Massive Autonomous UAV Path Planning: A Neural Network Based Mean-Field Game Theoretic Approach
This addresses the challenge of autonomous path planning for large-scale UAV fleets in mission-critical applications like firefighting, offering a solution that balances communication and computation energy, though it is incremental as it builds on existing MFG methods with ML enhancements.
The paper tackles the problem of controlling massive UAVs for fast, energy-efficient travel without collisions under wind, by proposing a neural network-based mean-field game approach that reduces communication energy by exchanging states only initially and approximates PDE solutions with low computational complexity, achieving effective collision avoidance with low communication and acceptable computation energy.
This paper investigates the autonomous control of massive unmanned aerial vehicles (UAVs) for mission-critical applications (e.g., dispatching many UAVs from a source to a destination for firefighting). Achieving their fast travel and low motion energy without inter-UAV collision under wind perturbation is a daunting control task, which incurs huge communication energy for exchanging UAV states in real time. We tackle this problem by exploiting a mean-field game (MFG) theoretic control method that requires the UAV state exchanges only once at the initial source.
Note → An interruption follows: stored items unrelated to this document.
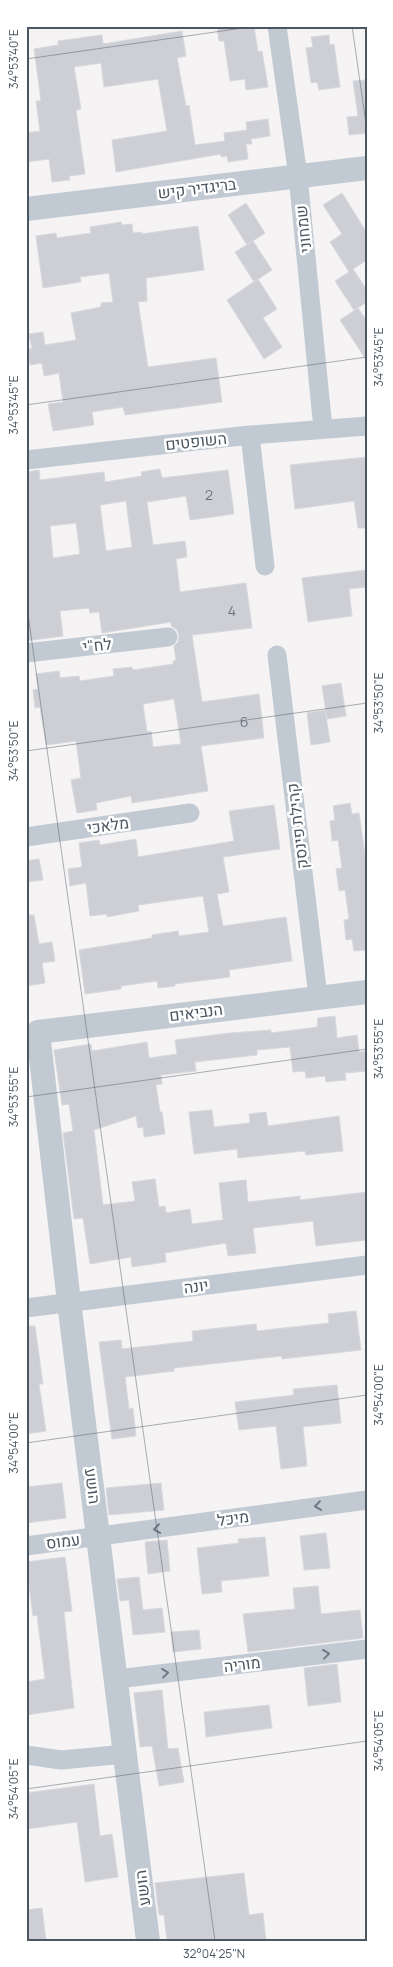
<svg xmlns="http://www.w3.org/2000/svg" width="393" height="1967" viewBox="0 0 393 1967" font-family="Manrope,Heebo,sans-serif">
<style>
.building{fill:#cdcfd5;stroke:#d7d9de;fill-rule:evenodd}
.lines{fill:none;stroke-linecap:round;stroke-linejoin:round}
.minor{stroke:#c1cad2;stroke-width:19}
.tertiary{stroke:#c1cad2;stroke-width:24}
.oneway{stroke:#6e7983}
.ticks{fill:none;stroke:#4a5661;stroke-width:1;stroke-opacity:0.45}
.labels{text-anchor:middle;stroke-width:5;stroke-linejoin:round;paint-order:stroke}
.number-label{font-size:14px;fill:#6b747e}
.street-label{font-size:16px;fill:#4a5661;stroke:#fff}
.neatline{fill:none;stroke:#4a5661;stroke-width:2}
.ticks-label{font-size:12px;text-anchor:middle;fill:#4a5661}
</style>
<rect width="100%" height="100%" fill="#f5f3f3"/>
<path class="building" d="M217,26H254L258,52L262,51L268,87L246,90L245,79L230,81L224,41H219Z
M182,31L186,56L177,58L186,106L189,105L195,145L225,141L224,133L247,130L246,122L268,119L270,136L251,139L252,144H246L248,159L228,162L227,156L221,157V154L116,172L112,140L167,131L158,79L104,87L101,63L74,67L81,109L76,110L85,174L69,176L70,180L52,182L49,159L26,162V133L40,131L36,101H41L34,49L58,45V41L102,35L103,44Z
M329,35L330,45L334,44L340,87L319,90L317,82L311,83L306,48L313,47L311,37Z
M367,80V133L349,135L347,117L358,116L353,81Z
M342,193L367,233V260L353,269L367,290V302L354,310L335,281L349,272L330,242L342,234L323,205Z
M246,203L265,233L247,245L228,215Z
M121,222L122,225L132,224L133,233L142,232V234L198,226L204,270L146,278L147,301L138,302L148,367L216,358L222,402L125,415L123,407L92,412L94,425L53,431L48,404L63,402L59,373L44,376L42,363L30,365L28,349H32L29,334L43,332L45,345L76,340L71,313L101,307V303L113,302L109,273L80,277L81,282L43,288L36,236L56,233L57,238L91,233L90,227Z
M253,241L272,270L254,282L235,252Z
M258,279L277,309L263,318L282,347L264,359L227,300Z
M358,308L367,321V361L340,320Z
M367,457V528H358L354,501L295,509L290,465Z
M160,469L162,478L228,470L234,514L190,520L186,496L147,502L153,545L185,541L187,557L176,559L180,592L246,583L252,628L192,635L202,702L259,694L264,738L201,746L208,791L132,803L131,796L96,803L97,810L77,813L71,780L81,778L76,741L46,745L40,707L35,708L33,690L38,689L36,674L59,671L60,678L79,676L80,681L114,676L113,669L132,667L133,670L173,664V661L176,660L174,646L178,642L179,635L177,630L171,626V622L102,633L99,612L90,613L89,608L60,611L63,636L26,641V472L39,470L40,480L104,472L105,482L142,476L141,472ZM126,501L132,547L106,551L100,505ZM76,523L80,554L53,558L50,526ZM174,699L181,744L153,747L151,731L147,732L143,704Z
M367,570V587L349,589L352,616L308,622L302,578Z
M341,683L346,716L327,719L322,686Z
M325,710L330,742L311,745L307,713Z
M350,803L352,814L359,813L367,868V950L354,951L352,939L346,940L344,920L349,919L345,890L339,891L336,869L342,868L338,840L332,841L330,821L335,820L333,806Z
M274,805L280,849L223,857L229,892L217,894L223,926L286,917L292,961L229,970L230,977L175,984V986L158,988L157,981L121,986V989L85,994L79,950L152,938V935L178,931L179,936L209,932L203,896L138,905L139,911L107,917V914L90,916L86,883L70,886L68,869L82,867L79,843L99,840L100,845L136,839L138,857L234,841L229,811Z
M39,859L43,880L26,882V861Z
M26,915H34L39,944L52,942L55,961L42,963L45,983L26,986Z
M335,1016L337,1038L357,1035L359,1052L367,1051V1071L345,1073L346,1080L326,1082L325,1076L306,1078L305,1071L293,1072L290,1047L257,1050V1055L195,1062L196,1071L161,1075L162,1084L156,1085L160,1112H162L165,1134L144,1137L143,1127L138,1128L136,1116L94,1130L103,1205L135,1201L132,1182L155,1179L159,1207L165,1206L166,1213L190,1209L192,1224L223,1220L219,1183L246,1180L248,1202L300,1196V1200L367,1192V1240L316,1246L313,1221L253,1228L256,1253L228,1256L226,1243L165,1253L166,1262L132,1267L131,1257L90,1264L83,1218L74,1219L63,1133L73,1131L69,1104L62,1105L54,1050L91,1044L92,1051L147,1042L149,1058L177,1054L175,1040L230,1033L271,1030V1033L317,1027L318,1018Z
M212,1110L214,1127L250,1123L249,1114L266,1112L268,1126L339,1116L343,1151L306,1155L305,1151L238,1158L237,1149L194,1154L189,1112Z
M356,1311L361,1350L282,1359V1356L174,1368V1371L125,1377L129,1409L133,1408L136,1436L112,1439L99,1342L121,1340L122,1349L193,1341L192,1331L256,1324L257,1331L329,1323L328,1314Z
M26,1326H35L43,1384H39L46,1431L26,1434Z
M337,1385L341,1423L303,1427L307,1466L281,1469L276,1426L239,1430L235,1402L294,1395L293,1389Z
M62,1483L66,1518L26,1523V1487Z
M161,1483L164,1510L109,1515L106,1488Z
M326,1533L330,1568L304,1570L300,1536Z
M265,1537L269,1576L221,1581L222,1592L202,1594L197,1548L239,1543L238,1539Z
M167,1540L170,1571L148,1574L145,1542Z
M65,1557L72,1611L64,1612L74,1708L26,1715V1682L45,1679L37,1615L33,1616L26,1562Z
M139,1577L143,1610L162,1608L165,1632L133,1635L129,1600L120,1601L117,1579Z
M318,1586L321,1614L360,1610L363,1638L248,1652L243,1614L295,1609L293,1588Z
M199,1630L201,1649L173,1652L171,1632Z
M337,1664L341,1702L308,1706L304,1668Z
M162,1690L168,1749L178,1748L184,1782L159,1786L152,1746L140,1747L134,1693Z
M269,1705L272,1728L206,1737L204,1712Z
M94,1784L100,1836L112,1834L118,1877L85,1882L77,1822L26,1829V1793Z
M244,1873L249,1915L263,1913L266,1941H167L164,1915H159L155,1883Z
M42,1908L46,1941H26V1910Z"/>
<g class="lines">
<path class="minor" d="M277,26L298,176L323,429
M250,435L265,566
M26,460L250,435L367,426
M26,653L168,637
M277,655L318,997
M26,837L190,813
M26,1308L367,1265
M26,1546L367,1500
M117,1679L367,1649
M26,1755L61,1760L126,1754"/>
<path class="tertiary" d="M26,209L367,168
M148,1941L69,1302L38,1032L367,992"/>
</g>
<defs><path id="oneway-chevron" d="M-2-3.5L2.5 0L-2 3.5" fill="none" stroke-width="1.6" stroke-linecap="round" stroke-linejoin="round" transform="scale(1.25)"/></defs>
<g class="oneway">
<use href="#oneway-chevron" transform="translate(318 1506) rotate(172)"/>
<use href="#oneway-chevron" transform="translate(157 1529) rotate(172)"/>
<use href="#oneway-chevron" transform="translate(326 1654) rotate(-7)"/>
<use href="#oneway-chevron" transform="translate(165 1673) rotate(-7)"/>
</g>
<path class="ticks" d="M352,26L367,131M26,59L257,26M26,405L367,357M26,600L215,1941M26,751L367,703M26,1097L367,1049M26,1443L367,1395M26,1789L367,1741"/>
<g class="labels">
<g class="number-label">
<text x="209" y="500">2</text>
<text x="232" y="616">4</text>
<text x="244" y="727">6</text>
</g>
<g class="street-label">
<text transform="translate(197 188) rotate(-7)" y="6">בריגדיר קיש</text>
<text transform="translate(303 229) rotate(-96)" y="6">שמחוני</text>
<text transform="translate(196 441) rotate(-6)" y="6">השופטים</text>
<text transform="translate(97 645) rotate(-6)" y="6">לח"י</text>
<text transform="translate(108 825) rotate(-8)" y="6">מלאכי</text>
<text transform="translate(297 826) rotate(-97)" y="6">קהילת פינסק</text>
<text transform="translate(196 1012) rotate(-7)" y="6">הנביאים</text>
<text transform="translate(196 1286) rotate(-7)" y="6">יונה</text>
<text transform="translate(93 1486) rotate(83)" y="6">הושע</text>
<text transform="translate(233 1518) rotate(-8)" y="6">מיכל</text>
<text transform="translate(63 1541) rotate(-7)" y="6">עמוס</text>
<text transform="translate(242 1664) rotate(-7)" y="6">מוריה</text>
<text transform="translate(142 1888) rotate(-97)" y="6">הושע</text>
</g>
</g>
<rect width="393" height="1967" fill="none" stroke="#ffffff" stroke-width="55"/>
<rect x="28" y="28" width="338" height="1912" class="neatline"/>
<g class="ticks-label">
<text transform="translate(14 59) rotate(-90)" y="4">34°53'40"E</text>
<text transform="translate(379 357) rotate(-90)" y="4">34°53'45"E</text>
<text transform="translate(14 405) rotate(-90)" y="4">34°53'45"E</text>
<text transform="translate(379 703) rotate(-90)" y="4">34°53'50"E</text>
<text transform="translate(14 751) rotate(-90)" y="4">34°53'50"E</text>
<text transform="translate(379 1049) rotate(-90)" y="4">34°53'55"E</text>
<text transform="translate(14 1097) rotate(-90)" y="4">34°53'55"E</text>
<text transform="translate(379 1395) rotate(-90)" y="4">34°54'00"E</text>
<text transform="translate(14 1443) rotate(-90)" y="4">34°54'00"E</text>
<text transform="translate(379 1741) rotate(-90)" y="4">34°54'05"E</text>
<text transform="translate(14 1789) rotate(-90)" y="4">34°54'05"E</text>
<text x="214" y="1958">32°04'25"N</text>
</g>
</svg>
Afterwards, each UAV can control its acceleration by locally solving two partial differential equations (PDEs), known as the Hamilton-Jacobi-Bellman (HJB) and Fokker-Planck-Kolmogorov (FPK) equations. This approach, however, brings about huge computation energy for solving the PDEs, particularly under multi-dimensional UAV states. We address this issue by utilizing a machine learning (ML) method where two separate ML models approximate the solutions of the HJB and FPK equations. These ML models are trained and exploited using an online gradient descent method with low computational complexity. Numerical evaluations validate that the proposed ML aided MFG theoretic algorithm, referred to as MFG learning control, is effective in collision avoidance with low communication energy and acceptable computation energy.